Where is the rainbow?

West High School should provide more opportunities to learn about LGBTQ history and read LGBTQ-centric literature.


Sila Duran

LGBTQ identities and issues need to be better represented in the curriculum.

Nationally, 1 in 5 LGBTQ students are taught positive representations of LGBTQ people, history or current events at their school, according to GLSEN’s 2019 National School Climate Survey. This number will likely decrease as more states pass legislation aimed at erasing LGBTQ people from school curriculums, such as the “Don’t Say Gay” bill in Florida that was signed into law March 28. These sentiments exist locally too, demonstrated by the backlash to Tate High School’s teaching of the Stonewall riots at the school board meeting April 12. Fortunately, the ICCSD’s curriculum ensures that every student will receive some education about LGBTQ history and people during their years of schooling, but there is still progress to be made in the social studies and language arts curriculums.

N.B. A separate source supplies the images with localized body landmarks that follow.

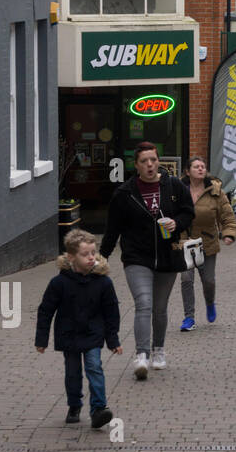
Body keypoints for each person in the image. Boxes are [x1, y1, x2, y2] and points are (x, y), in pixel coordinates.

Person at [100, 141, 194, 379]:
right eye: (144, 161)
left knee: (160, 309)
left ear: (158, 161)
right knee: (143, 303)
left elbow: (188, 212)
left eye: (153, 160)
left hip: (167, 255)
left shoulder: (173, 186)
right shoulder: (125, 194)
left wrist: (177, 223)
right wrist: (102, 256)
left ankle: (158, 350)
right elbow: (113, 228)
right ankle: (141, 355)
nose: (150, 165)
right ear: (137, 165)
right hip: (136, 256)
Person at [36, 229, 121, 429]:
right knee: (72, 373)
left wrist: (113, 340)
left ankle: (98, 409)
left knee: (94, 367)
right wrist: (41, 339)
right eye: (85, 254)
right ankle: (74, 404)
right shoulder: (59, 283)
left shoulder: (103, 282)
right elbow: (46, 310)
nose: (91, 258)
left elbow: (111, 312)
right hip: (69, 334)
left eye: (94, 252)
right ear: (71, 257)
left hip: (93, 333)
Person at [178, 156, 236, 331]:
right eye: (196, 167)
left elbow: (227, 216)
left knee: (209, 281)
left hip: (207, 243)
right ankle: (188, 318)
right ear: (187, 171)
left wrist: (229, 234)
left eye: (203, 166)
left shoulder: (215, 191)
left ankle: (210, 303)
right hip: (185, 243)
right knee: (186, 279)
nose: (200, 169)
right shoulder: (179, 191)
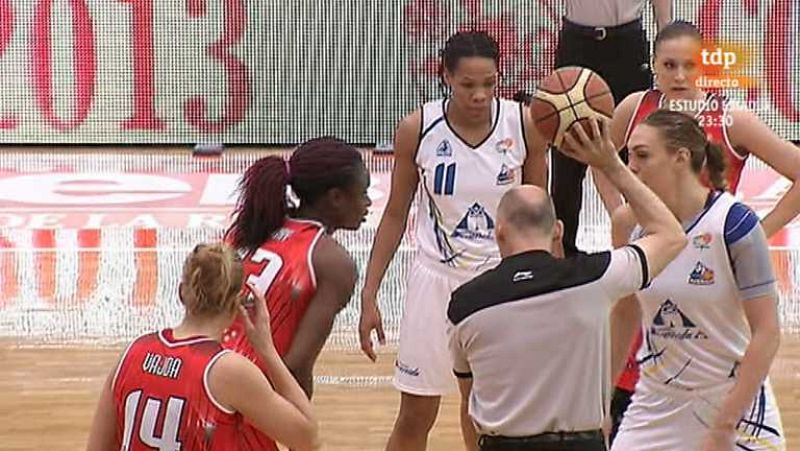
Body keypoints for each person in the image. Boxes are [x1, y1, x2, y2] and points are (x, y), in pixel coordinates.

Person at [603, 21, 800, 442]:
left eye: (688, 65)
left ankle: (731, 414)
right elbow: (605, 162)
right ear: (653, 65)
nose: (678, 76)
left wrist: (758, 233)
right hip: (659, 265)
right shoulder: (634, 109)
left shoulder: (730, 118)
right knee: (650, 345)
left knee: (719, 346)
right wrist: (621, 209)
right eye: (668, 65)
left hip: (713, 256)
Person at [358, 30, 549, 450]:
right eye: (467, 85)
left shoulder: (524, 124)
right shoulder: (418, 128)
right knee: (415, 414)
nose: (480, 95)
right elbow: (395, 214)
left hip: (499, 283)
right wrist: (369, 293)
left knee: (485, 414)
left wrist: (546, 292)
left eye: (489, 83)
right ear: (446, 77)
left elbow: (539, 216)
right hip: (435, 283)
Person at [447, 117, 686, 451]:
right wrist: (611, 165)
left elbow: (469, 403)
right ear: (557, 231)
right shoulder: (596, 278)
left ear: (499, 232)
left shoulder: (463, 306)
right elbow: (672, 235)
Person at [609, 110, 784, 450]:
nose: (631, 167)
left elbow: (767, 333)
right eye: (628, 156)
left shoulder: (734, 223)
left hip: (734, 402)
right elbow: (625, 314)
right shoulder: (628, 224)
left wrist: (723, 428)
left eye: (642, 155)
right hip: (656, 403)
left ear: (680, 158)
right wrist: (601, 401)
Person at [86, 243, 319, 451]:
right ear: (236, 304)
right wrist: (267, 350)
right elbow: (307, 438)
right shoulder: (228, 371)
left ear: (181, 292)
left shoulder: (132, 353)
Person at [222, 137, 371, 450]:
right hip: (242, 399)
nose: (368, 203)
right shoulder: (332, 262)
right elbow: (297, 367)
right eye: (363, 193)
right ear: (336, 197)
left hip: (197, 373)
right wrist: (299, 440)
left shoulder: (247, 228)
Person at [551, 0, 672, 257]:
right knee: (568, 152)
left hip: (627, 43)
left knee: (637, 148)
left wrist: (665, 35)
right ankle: (563, 257)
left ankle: (648, 247)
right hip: (577, 41)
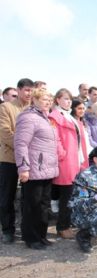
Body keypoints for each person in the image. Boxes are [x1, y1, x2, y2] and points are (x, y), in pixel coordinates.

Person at [14, 88, 59, 250]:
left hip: (48, 169)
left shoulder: (47, 119)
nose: (47, 102)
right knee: (32, 204)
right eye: (44, 99)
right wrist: (23, 168)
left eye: (49, 99)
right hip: (33, 169)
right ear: (34, 100)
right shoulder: (28, 118)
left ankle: (41, 236)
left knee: (44, 204)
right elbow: (21, 144)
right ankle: (31, 238)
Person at [48, 89, 89, 239]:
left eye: (70, 99)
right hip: (65, 160)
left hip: (74, 159)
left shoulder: (70, 117)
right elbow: (55, 138)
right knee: (66, 194)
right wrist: (62, 154)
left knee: (71, 194)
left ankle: (67, 223)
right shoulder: (54, 117)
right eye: (65, 99)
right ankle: (62, 226)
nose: (68, 102)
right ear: (57, 100)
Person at [0, 78, 33, 244]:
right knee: (7, 196)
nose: (29, 93)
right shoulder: (6, 107)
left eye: (31, 90)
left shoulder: (32, 109)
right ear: (19, 90)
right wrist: (22, 147)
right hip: (9, 159)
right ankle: (7, 230)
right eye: (26, 90)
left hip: (29, 161)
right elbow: (5, 132)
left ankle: (25, 229)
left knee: (28, 197)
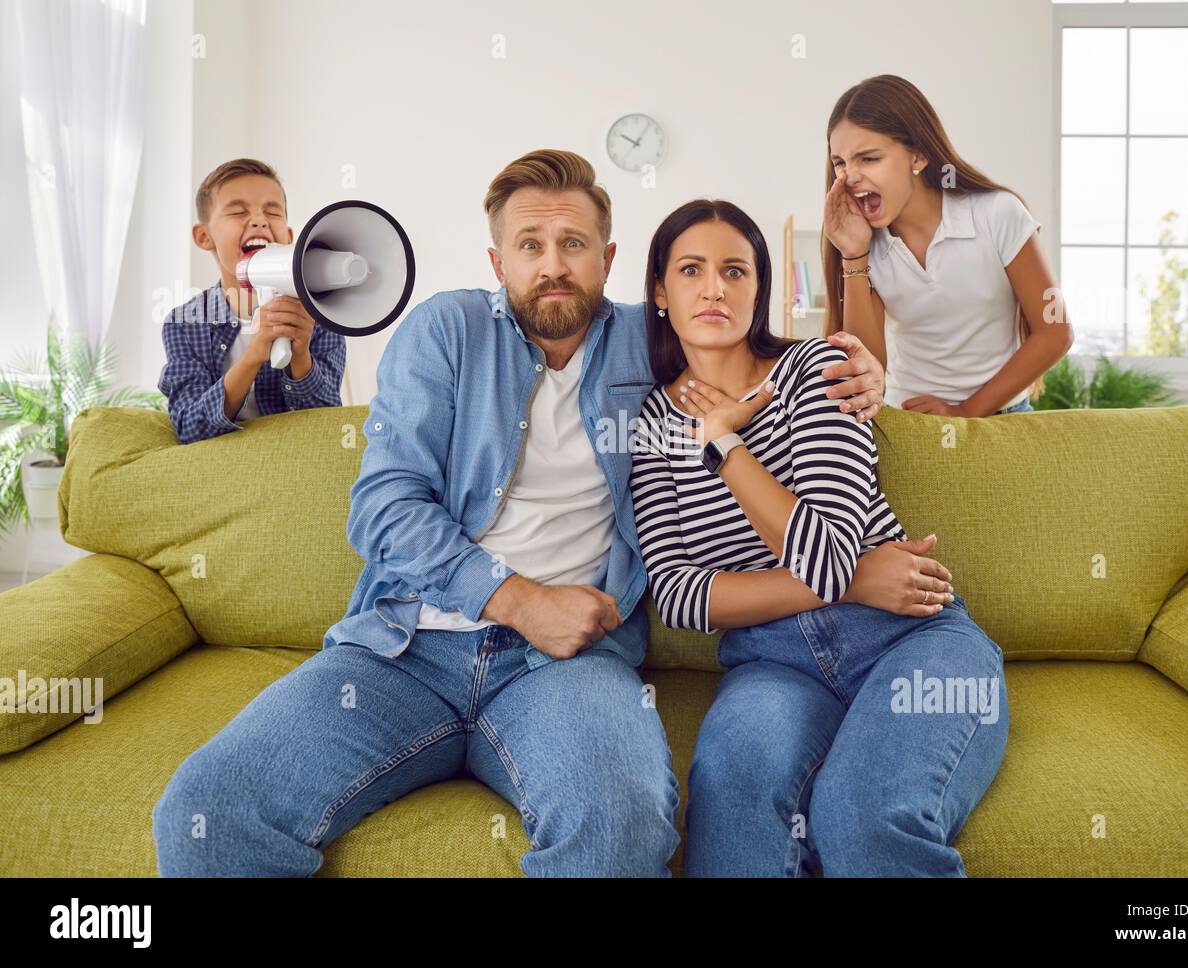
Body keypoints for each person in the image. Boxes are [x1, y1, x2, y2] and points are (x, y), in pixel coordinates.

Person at [151, 149, 887, 877]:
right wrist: (518, 600)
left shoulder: (654, 340)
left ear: (609, 258)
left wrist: (863, 366)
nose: (553, 265)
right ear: (498, 262)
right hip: (404, 648)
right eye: (530, 246)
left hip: (569, 667)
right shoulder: (447, 331)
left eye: (573, 245)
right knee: (208, 809)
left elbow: (760, 354)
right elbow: (383, 508)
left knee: (619, 827)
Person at [630, 197, 1009, 876]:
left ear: (759, 288)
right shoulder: (653, 424)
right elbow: (681, 596)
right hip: (772, 664)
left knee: (859, 815)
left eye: (736, 271)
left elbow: (827, 552)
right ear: (660, 291)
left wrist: (723, 444)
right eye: (691, 270)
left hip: (908, 636)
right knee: (732, 803)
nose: (714, 287)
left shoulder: (820, 370)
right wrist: (862, 576)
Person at [821, 75, 1074, 416]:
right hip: (908, 418)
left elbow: (1056, 332)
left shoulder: (999, 213)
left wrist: (963, 412)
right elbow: (866, 365)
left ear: (918, 156)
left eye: (868, 158)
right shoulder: (867, 245)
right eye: (840, 162)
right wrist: (853, 254)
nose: (849, 176)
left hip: (1001, 418)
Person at [157, 158, 346, 444]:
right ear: (204, 236)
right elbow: (190, 426)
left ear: (289, 237)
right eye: (237, 211)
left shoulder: (320, 317)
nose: (259, 220)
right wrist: (254, 354)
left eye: (273, 212)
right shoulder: (184, 323)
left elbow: (326, 426)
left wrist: (301, 357)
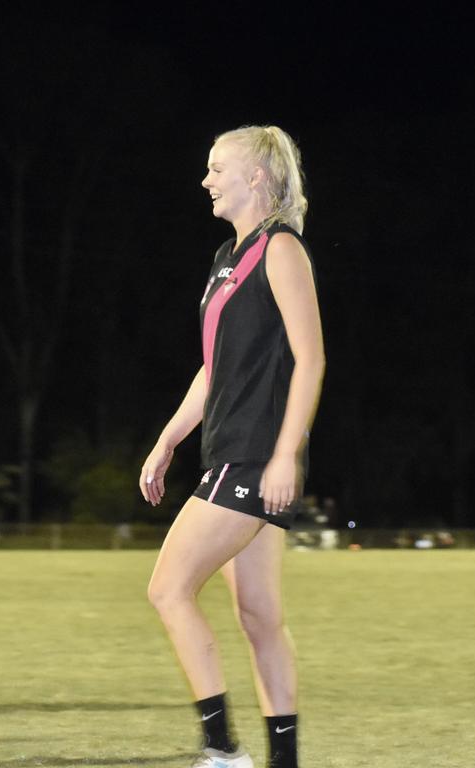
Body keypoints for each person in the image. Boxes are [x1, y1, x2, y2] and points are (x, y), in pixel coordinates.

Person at [140, 125, 324, 768]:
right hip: (234, 452)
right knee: (259, 618)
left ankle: (221, 752)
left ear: (256, 177)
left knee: (167, 590)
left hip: (252, 458)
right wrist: (168, 440)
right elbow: (213, 367)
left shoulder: (282, 250)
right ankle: (283, 762)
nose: (206, 180)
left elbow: (310, 359)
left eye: (218, 168)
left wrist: (284, 454)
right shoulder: (227, 257)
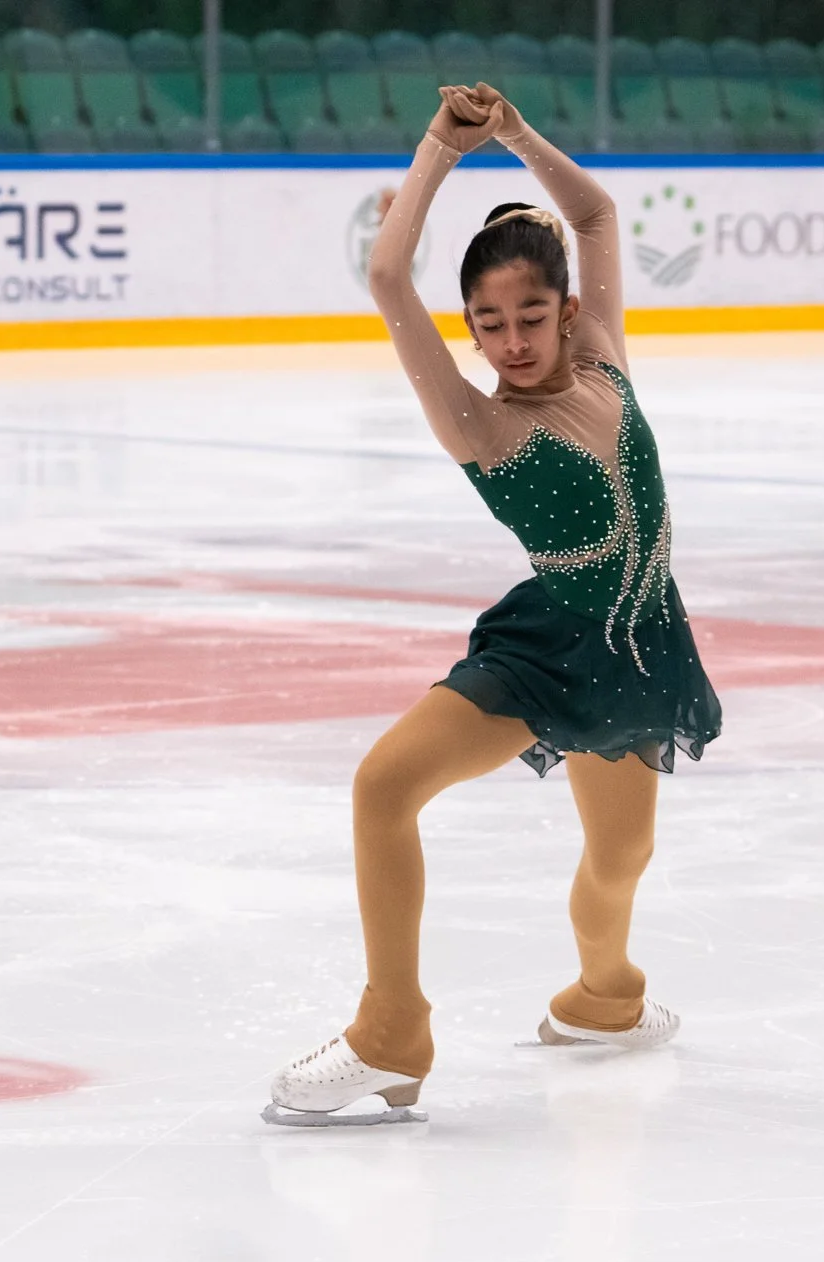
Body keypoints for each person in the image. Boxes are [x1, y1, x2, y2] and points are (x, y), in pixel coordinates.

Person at [263, 83, 722, 1127]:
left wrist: (515, 134)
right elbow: (389, 275)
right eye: (489, 324)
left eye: (529, 317)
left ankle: (605, 998)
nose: (512, 341)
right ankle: (392, 1030)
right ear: (468, 332)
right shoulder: (480, 424)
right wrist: (442, 146)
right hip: (547, 650)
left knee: (621, 860)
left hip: (643, 648)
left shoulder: (602, 356)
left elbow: (594, 214)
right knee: (384, 785)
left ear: (568, 313)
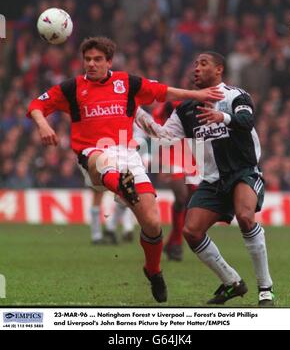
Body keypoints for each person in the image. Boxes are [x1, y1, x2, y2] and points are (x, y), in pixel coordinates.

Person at [27, 36, 223, 303]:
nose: (92, 64)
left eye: (97, 59)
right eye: (87, 59)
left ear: (109, 61)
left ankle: (153, 271)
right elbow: (36, 105)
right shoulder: (73, 88)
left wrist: (197, 94)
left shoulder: (127, 83)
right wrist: (42, 124)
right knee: (101, 161)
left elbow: (163, 91)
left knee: (152, 223)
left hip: (128, 155)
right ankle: (122, 187)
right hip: (92, 154)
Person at [140, 51, 274, 306]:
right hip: (213, 179)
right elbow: (162, 136)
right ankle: (232, 282)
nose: (197, 68)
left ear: (219, 70)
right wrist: (135, 112)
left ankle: (265, 287)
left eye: (203, 64)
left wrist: (222, 117)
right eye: (195, 64)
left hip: (244, 170)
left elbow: (246, 120)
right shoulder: (186, 109)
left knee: (246, 217)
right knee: (191, 231)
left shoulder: (236, 95)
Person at [152, 101, 198, 261]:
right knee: (181, 197)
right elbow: (158, 134)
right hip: (172, 155)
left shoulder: (202, 101)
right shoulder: (165, 107)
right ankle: (177, 243)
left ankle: (172, 242)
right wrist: (161, 164)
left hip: (193, 154)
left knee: (190, 201)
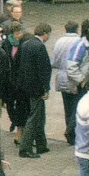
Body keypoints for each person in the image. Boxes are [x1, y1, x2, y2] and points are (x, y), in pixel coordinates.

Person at [17, 22, 52, 158]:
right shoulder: (39, 47)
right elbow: (44, 70)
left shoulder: (26, 44)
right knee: (34, 117)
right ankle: (25, 148)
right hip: (36, 88)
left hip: (26, 87)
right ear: (45, 33)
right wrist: (45, 89)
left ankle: (41, 144)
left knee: (39, 115)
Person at [52, 21, 81, 146]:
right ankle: (71, 132)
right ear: (77, 29)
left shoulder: (59, 42)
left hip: (62, 76)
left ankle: (70, 135)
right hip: (74, 77)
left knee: (67, 107)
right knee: (77, 107)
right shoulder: (79, 42)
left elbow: (55, 62)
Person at [2, 23, 28, 142]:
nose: (19, 36)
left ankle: (18, 127)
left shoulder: (24, 44)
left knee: (20, 105)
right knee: (9, 104)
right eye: (16, 33)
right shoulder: (6, 44)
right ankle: (14, 121)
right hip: (8, 80)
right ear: (12, 34)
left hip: (20, 81)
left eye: (20, 33)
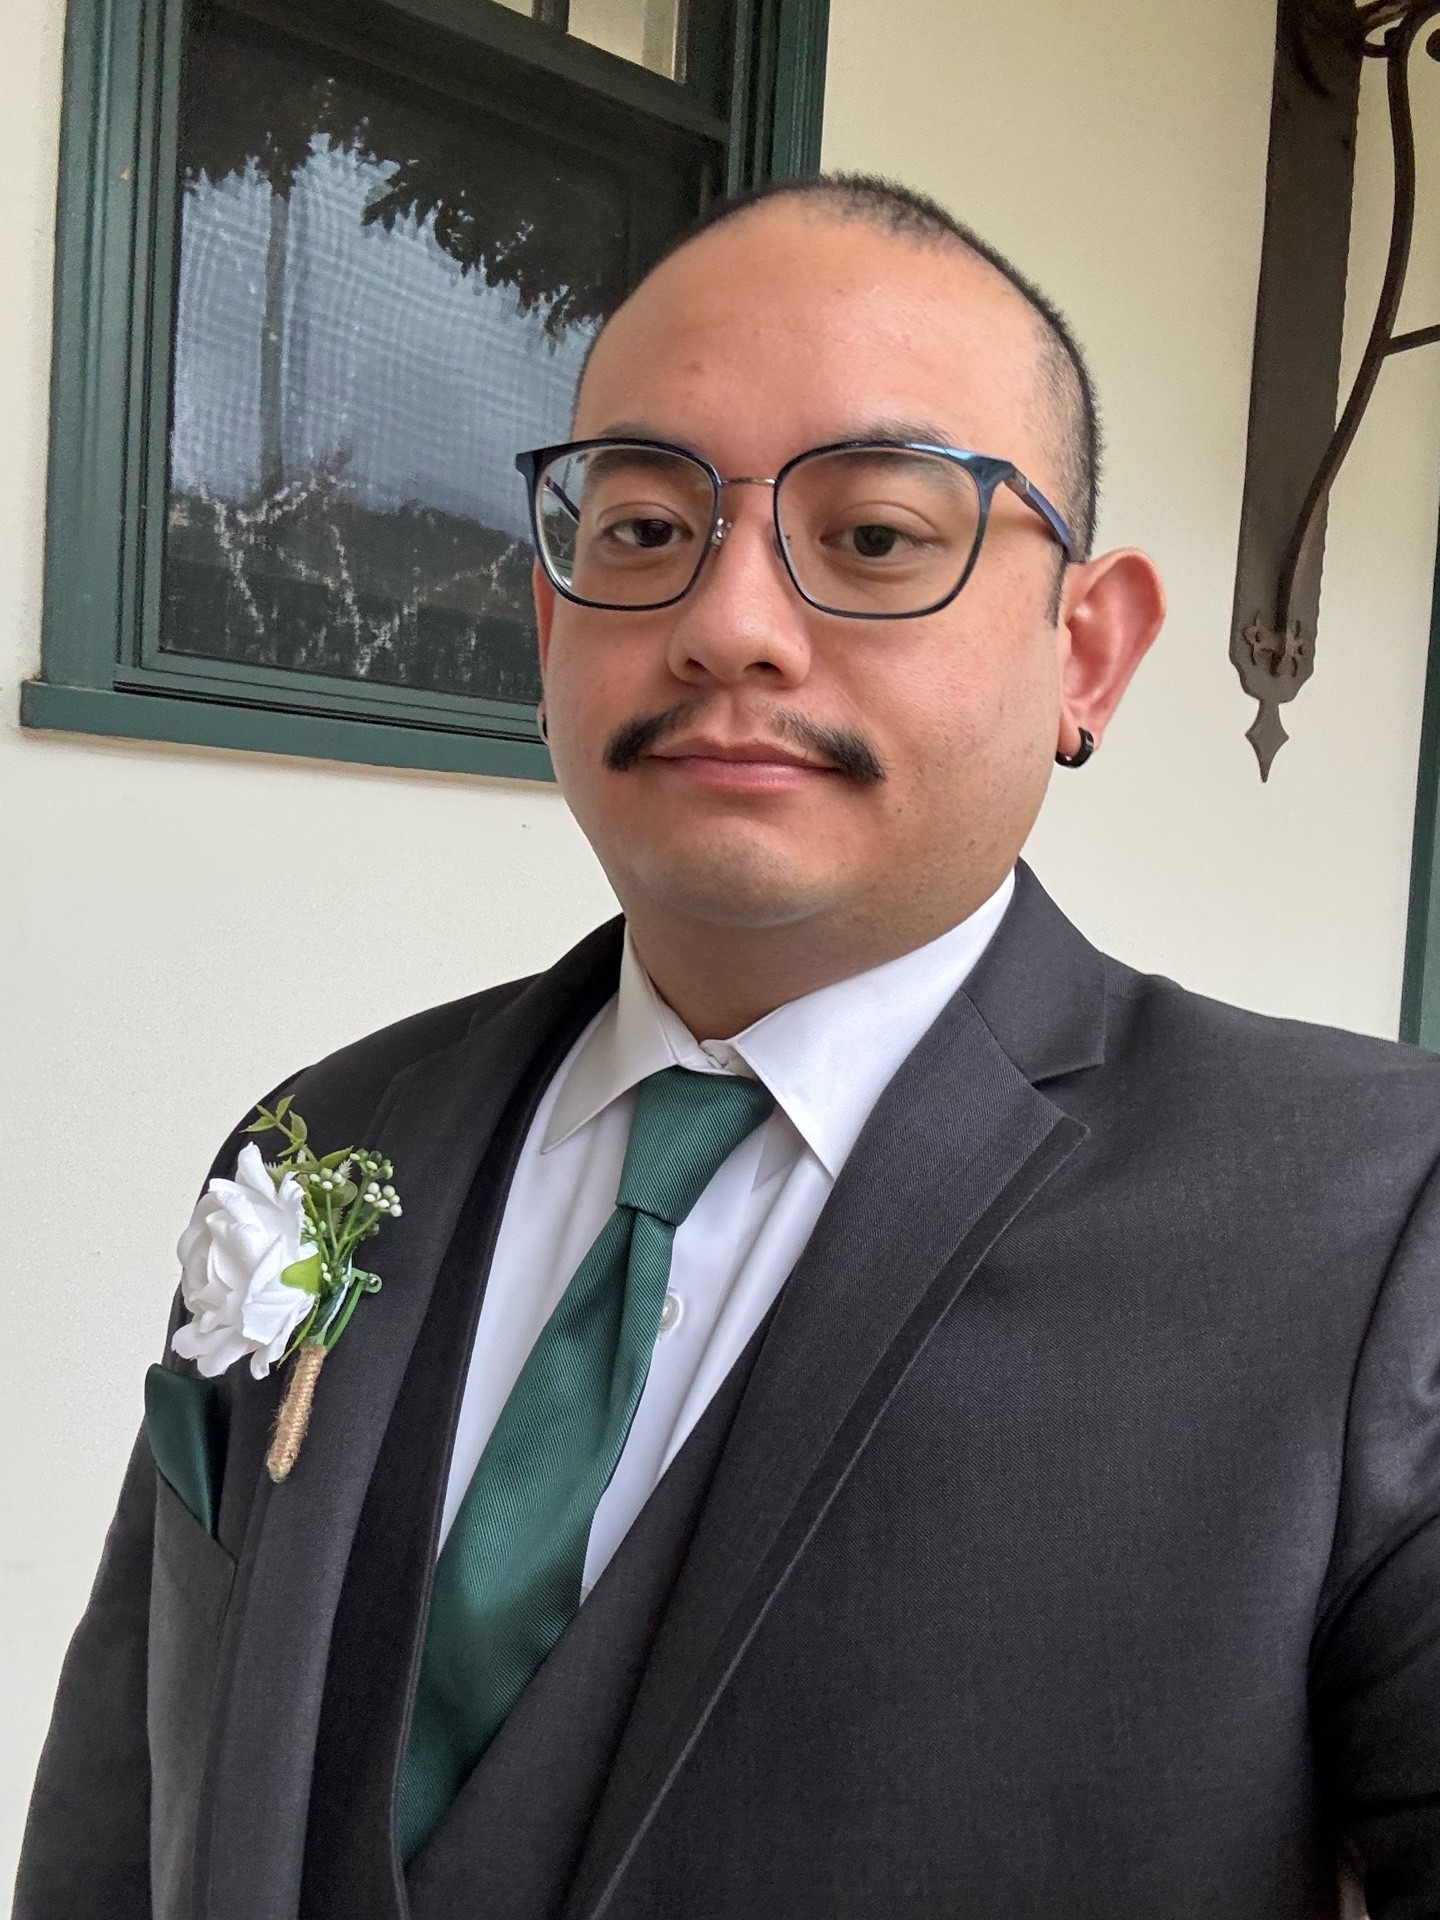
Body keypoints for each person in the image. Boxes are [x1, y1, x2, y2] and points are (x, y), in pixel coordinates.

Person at [14, 172, 1440, 1920]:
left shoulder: (1377, 1227)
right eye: (640, 528)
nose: (728, 626)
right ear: (553, 627)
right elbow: (121, 1817)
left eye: (875, 537)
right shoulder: (327, 1138)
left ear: (1087, 651)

Representation of LGBTQ identities in schools serves two main purposes. For LGBTQ students, it can improve their ability to learn the curriculum through the connections they make to their own lives, which validates their own experiences and struggles. Additionally, the inclusion of LGBTQ identities in the curriculum is important because education is one of the most effective ways to fight homophobia and transphobia. 

In the social studies curriculum, representation is limited to the LGBTQ rights movements post-Stonewall and the struggles that queer people have faced since then. This unintentionally reinforces the mindset that the existence of LGBTQ identities is a new concept, which can be used to invalidate people’s identities. In reality, LGBTQ people have always existed, and teachers should strive to include earlier examples of LGBTQ history in their lessons. 

In American history classes, pre-Stonewall activism movements and the success they achieved are often overlooked. Three years before Stonewall, the Mattachine Society hosted a “sip-in” to demonstrate the discrimination gay patrons faced due to a New York State Liquor Authority policy which viewed homosexuals as disorderly. The event involved declaring they were gay to bartenders before asking to be served, which usually resulted in rejection. The State Liquor Authority denied claims of discrimination at first, but changed their policy after the Commission on Human Rights got involved. Another important event was the first Supreme Court case dealing with homosexuality in 1958, One, Inc. v. Olesen. The verdict was the gay magazine One did not violate obscenity laws by covering homosexuality. There are many other events leading up to Stonewall, such as those included in the infographic below, that teachers could incorporate in their lessons to represent a more complete version of LGBTQ history in America.

There is also a wide variety of non-American LGBTQ history that can be taught in classrooms. Homosexual relationships were considered normal in Ancient Greece, Rome, pre-Meiji Japan, some Chinese dynasties and the Zande people of the Congo. While there are few places where binary transgender people were normalized, third genders have existed around the world such as the Hijra of India, and archeologists have been able to identify some skeletons as transgender due to gendered burial practices of some cultures.

LGBTQ representation is also essential in the language arts curriculum. One way the district can increase representation is the inclusion of books with LGBTQ representation into the required reading list. Although “The 57th Bus,” is a good start, the school district needs to continue making the required reading list more varied in authors’ identities and the experiences portrayed. The school should also provide students with the opportunity to read and discuss works that aren’t in the required reading list. This could be done through the creation of a year-long or trimester-long class similar to African American Literature, which could focus on works by LGBTQ authors.

While the school district has come a long way in terms of LGBTQ representation, the WSS Editorial Board believes there is still progress that needs to be made. There should be more LGBTQ history included in the social studies curriculum, and there should be more opportunities provided for students to read LGBTQ-themed literature.